AIM OF THE EXERCISE: The entries are to be output once more, word for word.

EXERCISE DATA:
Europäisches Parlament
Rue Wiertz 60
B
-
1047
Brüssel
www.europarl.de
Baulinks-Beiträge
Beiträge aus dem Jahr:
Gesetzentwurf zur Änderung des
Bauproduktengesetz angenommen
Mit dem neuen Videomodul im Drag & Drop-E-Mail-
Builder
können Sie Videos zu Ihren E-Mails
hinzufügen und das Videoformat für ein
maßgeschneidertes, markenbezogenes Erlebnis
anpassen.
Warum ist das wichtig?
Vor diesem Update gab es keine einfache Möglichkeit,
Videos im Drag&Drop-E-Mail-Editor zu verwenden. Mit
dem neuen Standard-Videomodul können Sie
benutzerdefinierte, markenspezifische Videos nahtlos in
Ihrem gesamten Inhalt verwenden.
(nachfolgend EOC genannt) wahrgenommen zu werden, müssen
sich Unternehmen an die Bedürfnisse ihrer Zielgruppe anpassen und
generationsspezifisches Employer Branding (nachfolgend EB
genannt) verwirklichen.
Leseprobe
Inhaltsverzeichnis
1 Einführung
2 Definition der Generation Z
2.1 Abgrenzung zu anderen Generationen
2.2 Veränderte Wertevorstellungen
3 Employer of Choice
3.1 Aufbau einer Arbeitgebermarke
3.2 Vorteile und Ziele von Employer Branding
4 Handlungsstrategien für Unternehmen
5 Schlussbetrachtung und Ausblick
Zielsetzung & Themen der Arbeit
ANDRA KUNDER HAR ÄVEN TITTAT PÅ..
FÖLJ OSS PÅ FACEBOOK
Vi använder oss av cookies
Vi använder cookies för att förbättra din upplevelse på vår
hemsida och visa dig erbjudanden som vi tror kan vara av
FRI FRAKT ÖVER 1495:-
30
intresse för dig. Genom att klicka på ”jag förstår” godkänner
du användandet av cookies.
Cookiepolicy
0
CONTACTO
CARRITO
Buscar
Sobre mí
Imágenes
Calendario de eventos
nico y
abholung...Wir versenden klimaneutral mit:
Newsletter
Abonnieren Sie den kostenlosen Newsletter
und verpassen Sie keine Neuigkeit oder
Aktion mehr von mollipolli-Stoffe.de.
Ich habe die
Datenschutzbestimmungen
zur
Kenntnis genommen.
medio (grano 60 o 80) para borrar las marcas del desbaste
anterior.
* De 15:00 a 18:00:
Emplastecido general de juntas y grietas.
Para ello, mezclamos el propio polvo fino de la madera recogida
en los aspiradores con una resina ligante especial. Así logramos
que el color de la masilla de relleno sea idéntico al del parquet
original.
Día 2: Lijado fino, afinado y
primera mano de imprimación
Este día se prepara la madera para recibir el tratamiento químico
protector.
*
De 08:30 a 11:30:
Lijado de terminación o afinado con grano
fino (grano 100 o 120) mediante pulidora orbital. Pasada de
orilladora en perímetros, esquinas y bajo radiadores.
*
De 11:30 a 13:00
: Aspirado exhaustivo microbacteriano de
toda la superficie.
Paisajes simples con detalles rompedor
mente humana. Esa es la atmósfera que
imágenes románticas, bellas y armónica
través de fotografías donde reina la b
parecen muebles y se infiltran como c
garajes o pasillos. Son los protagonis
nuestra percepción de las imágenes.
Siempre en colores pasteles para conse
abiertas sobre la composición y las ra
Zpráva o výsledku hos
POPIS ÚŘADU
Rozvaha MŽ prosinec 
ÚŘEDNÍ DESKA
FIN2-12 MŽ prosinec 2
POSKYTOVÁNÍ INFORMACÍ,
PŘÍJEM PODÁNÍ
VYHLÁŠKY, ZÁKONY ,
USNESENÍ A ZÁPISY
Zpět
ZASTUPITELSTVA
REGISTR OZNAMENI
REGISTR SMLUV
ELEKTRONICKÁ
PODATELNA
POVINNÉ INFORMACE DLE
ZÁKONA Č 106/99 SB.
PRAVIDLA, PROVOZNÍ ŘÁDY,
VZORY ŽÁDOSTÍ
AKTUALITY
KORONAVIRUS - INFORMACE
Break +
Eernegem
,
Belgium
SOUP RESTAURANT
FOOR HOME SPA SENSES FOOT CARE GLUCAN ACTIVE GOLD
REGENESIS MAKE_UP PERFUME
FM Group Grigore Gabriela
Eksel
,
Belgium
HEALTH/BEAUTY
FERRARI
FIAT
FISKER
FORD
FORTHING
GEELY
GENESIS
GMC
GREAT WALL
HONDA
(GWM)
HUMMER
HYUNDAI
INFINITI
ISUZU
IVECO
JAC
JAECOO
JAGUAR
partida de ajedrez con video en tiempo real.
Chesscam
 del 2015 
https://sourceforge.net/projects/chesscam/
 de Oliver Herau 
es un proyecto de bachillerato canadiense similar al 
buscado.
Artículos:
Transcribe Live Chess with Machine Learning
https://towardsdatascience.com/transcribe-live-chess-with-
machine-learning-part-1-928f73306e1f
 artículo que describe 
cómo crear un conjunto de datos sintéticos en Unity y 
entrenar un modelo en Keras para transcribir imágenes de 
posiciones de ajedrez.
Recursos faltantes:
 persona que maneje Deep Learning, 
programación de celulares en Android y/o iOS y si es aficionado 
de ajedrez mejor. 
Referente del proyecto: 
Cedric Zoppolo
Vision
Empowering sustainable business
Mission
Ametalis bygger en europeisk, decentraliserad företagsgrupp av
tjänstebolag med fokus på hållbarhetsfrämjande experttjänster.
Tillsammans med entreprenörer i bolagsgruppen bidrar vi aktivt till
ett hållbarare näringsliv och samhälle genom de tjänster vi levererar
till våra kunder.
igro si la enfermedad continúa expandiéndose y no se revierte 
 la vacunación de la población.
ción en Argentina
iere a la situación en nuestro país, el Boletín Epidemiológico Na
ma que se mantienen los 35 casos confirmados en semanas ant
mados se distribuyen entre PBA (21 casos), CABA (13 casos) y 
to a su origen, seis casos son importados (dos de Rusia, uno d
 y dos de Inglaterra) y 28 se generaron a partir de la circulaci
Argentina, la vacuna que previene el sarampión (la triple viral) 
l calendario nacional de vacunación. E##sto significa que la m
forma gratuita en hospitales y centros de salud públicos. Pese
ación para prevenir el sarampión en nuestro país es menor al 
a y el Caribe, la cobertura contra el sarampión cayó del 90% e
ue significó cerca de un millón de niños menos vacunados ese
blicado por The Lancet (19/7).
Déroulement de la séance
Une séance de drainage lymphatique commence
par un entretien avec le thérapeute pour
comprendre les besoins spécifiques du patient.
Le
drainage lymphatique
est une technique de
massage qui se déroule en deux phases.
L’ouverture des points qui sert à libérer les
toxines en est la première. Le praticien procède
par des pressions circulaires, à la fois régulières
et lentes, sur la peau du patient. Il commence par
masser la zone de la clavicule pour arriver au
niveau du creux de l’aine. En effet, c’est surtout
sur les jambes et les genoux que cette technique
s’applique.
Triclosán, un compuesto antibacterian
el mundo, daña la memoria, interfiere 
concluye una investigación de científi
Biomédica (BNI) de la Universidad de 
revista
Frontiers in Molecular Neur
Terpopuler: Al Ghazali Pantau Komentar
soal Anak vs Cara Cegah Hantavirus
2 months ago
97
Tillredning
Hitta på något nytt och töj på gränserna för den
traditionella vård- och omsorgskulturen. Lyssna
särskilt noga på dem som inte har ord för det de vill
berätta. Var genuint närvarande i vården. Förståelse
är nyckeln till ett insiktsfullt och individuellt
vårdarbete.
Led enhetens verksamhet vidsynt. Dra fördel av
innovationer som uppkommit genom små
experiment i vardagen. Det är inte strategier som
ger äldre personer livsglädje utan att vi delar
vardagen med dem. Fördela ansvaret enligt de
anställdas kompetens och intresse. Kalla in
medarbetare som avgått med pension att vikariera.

WORKED SOLUTION:
Europäisches Parlament
Rue Wiertz 60
B
-
1047
Brüssel
www.europarl.de
Baulinks-Beiträge
Beiträge aus dem Jahr:
Gesetzentwurf zur Änderung des
Bauproduktengesetz angenommen
Mit dem neuen Videomodul im Drag & Drop-E-Mail-
Builder
können Sie Videos zu Ihren E-Mails
hinzufügen und das Videoformat für ein
maßgeschneidertes, markenbezogenes Erlebnis
anpassen.
Warum ist das wichtig?
Vor diesem Update gab es keine einfache Möglichkeit,
Videos im Drag&Drop-E-Mail-Editor zu verwenden. Mit
dem neuen Standard-Videomodul können Sie
benutzerdefinierte, markenspezifische Videos nahtlos in
Ihrem gesamten Inhalt verwenden.
(nachfolgend EOC genannt) wahrgenommen zu werden, müssen
sich Unternehmen an die Bedürfnisse ihrer Zielgruppe anpassen und
generationsspezifisches Employer Branding (nachfolgend EB
genannt) verwirklichen.
Leseprobe
Inhaltsverzeichnis
1 Einführung
2 Definition der Generation Z
2.1 Abgrenzung zu anderen Generationen
2.2 Veränderte Wertevorstellungen
3 Employer of Choice
3.1 Aufbau einer Arbeitgebermarke
3.2 Vorteile und Ziele von Employer Branding
4 Handlungsstrategien für Unternehmen
5 Schlussbetrachtung und Ausblick
Zielsetzung & Themen der Arbeit
ANDRA KUNDER HAR ÄVEN TITTAT PÅ..
FÖLJ OSS PÅ FACEBOOK
Vi använder oss av cookies
Vi använder cookies för att förbättra din upplevelse på vår
hemsida och visa dig erbjudanden som vi tror kan vara av
FRI FRAKT ÖVER 1495:-
30
intresse för dig. Genom att klicka på ”jag förstår” godkänner
du användandet av cookies.
Cookiepolicy
0
CONTACTO
CARRITO
Buscar
Sobre mí
Imágenes
Calendario de eventos
nico y
abholung...Wir versenden klimaneutral mit:
Newsletter
Abonnieren Sie den kostenlosen Newsletter
und verpassen Sie keine Neuigkeit oder
Aktion mehr von mollipolli-Stoffe.de.
Ich habe die
Datenschutzbestimmungen
zur
Kenntnis genommen.
medio (grano 60 o 80) para borrar las marcas del desbaste
anterior.
* De 15:00 a 18:00:
Emplastecido general de juntas y grietas.
Para ello, mezclamos el propio polvo fino de la madera recogida
en los aspiradores con una resina ligante especial. Así logramos
que el color de la masilla de relleno sea idéntico al del parquet
original.
Día 2: Lijado fino, afinado y
primera mano de imprimación
Este día se prepara la madera para recibir el tratamiento químico
protector.
*
De 08:30 a 11:30:
Lijado de terminación o afinado con grano
fino (grano 100 o 120) mediante pulidora orbital. Pasada de
orilladora en perímetros, esquinas y bajo radiadores.
*
De 11:30 a 13:00
: Aspirado exhaustivo microbacteriano de
toda la superficie.
Paisajes simples con detalles rompedor
mente humana. Esa es la atmósfera que
imágenes románticas, bellas y armónica
través de fotografías donde reina la b
parecen muebles y se infiltran como c
garajes o pasillos. Son los protagonis
nuestra percepción de las imágenes.
Siempre en colores pasteles para conse
abiertas sobre la composición y las ra
Zpráva o výsledku hos
POPIS ÚŘADU
Rozvaha MŽ prosinec 
ÚŘEDNÍ DESKA
FIN2-12 MŽ prosinec 2
POSKYTOVÁNÍ INFORMACÍ,
PŘÍJEM PODÁNÍ
VYHLÁŠKY, ZÁKONY ,
USNESENÍ A ZÁPISY
Zpět
ZASTUPITELSTVA
REGISTR OZNAMENI
REGISTR SMLUV
ELEKTRONICKÁ
PODATELNA
POVINNÉ INFORMACE DLE
ZÁKONA Č 106/99 SB.
PRAVIDLA, PROVOZNÍ ŘÁDY,
VZORY ŽÁDOSTÍ
AKTUALITY
KORONAVIRUS - INFORMACE
Break +
Eernegem
,
Belgium
SOUP RESTAURANT
FOOR HOME SPA SENSES FOOT CARE GLUCAN ACTIVE GOLD
REGENESIS MAKE_UP PERFUME
FM Group Grigore Gabriela
Eksel
,
Belgium
HEALTH/BEAUTY
FERRARI
FIAT
FISKER
FORD
FORTHING
GEELY
GENESIS
GMC
GREAT WALL
HONDA
(GWM)
HUMMER
HYUNDAI
INFINITI
ISUZU
IVECO
JAC
JAECOO
JAGUAR
partida de ajedrez con video en tiempo real.
Chesscam
 del 2015 
https://sourceforge.net/projects/chesscam/
 de Oliver Herau 
es un proyecto de bachillerato canadiense similar al 
buscado.
Artículos:
Transcribe Live Chess with Machine Learning
https://towardsdatascience.com/transcribe-live-chess-with-
machine-learning-part-1-928f73306e1f
 artículo que describe 
cómo crear un conjunto de datos sintéticos en Unity y 
entrenar un modelo en Keras para transcribir imágenes de 
posiciones de ajedrez.
Recursos faltantes:
 persona que maneje Deep Learning, 
programación de celulares en Android y/o iOS y si es aficionado 
de ajedrez mejor. 
Referente del proyecto: 
Cedric Zoppolo
Vision
Empowering sustainable business
Mission
Ametalis bygger en europeisk, decentraliserad företagsgrupp av
tjänstebolag med fokus på hållbarhetsfrämjande experttjänster.
Tillsammans med entreprenörer i bolagsgruppen bidrar vi aktivt till
ett hållbarare näringsliv och samhälle genom de tjänster vi levererar
till våra kunder.
igro si la enfermedad continúa expandiéndose y no se revierte 
 la vacunación de la población.
ción en Argentina
iere a la situación en nuestro país, el Boletín Epidemiológico Na
ma que se mantienen los 35 casos confirmados en semanas ant
mados se distribuyen entre PBA (21 casos), CABA (13 casos) y 
to a su origen, seis casos son importados (dos de Rusia, uno d
 y dos de Inglaterra) y 28 se generaron a partir de la circulaci
Argentina, la vacuna que previene el sarampión (la triple viral) 
l calendario nacional de vacunación. E##sto significa que la m
forma gratuita en hospitales y centros de salud públicos. Pese
ación para prevenir el sarampión en nuestro país es menor al 
a y el Caribe, la cobertura contra el sarampión cayó del 90% e
ue significó cerca de un millón de niños menos vacunados ese
blicado por The Lancet (19/7).
Déroulement de la séance
Une séance de drainage lymphatique commence
par un entretien avec le thérapeute pour
comprendre les besoins spécifiques du patient.
Le
drainage lymphatique
est une technique de
massage qui se déroule en deux phases.
L’ouverture des points qui sert à libérer les
toxines en est la première. Le praticien procède
par des pressions circulaires, à la fois régulières
et lentes, sur la peau du patient. Il commence par
masser la zone de la clavicule pour arriver au
niveau du creux de l’aine. En effet, c’est surtout
sur les jambes et les genoux que cette technique
s’applique.
Triclosán, un compuesto antibacterian
el mundo, daña la memoria, interfiere 
concluye una investigación de científi
Biomédica (BNI) de la Universidad de 
revista
Frontiers in Molecular Neur
Terpopuler: Al Ghazali Pantau Komentar
soal Anak vs Cara Cegah Hantavirus
2 months ago
97
Tillredning
Hitta på något nytt och töj på gränserna för den
traditionella vård- och omsorgskulturen. Lyssna
särskilt noga på dem som inte har ord för det de vill
berätta. Var genuint närvarande i vården. Förståelse
är nyckeln till ett insiktsfullt och individuellt
vårdarbete.
Led enhetens verksamhet vidsynt. Dra fördel av
innovationer som uppkommit genom små
experiment i vardagen. Det är inte strategier som
ger äldre personer livsglädje utan att vi delar
vardagen med dem. Fördela ansvaret enligt de
anställdas kompetens och intresse. Kalla in
medarbetare som avgått med pension att vikariera.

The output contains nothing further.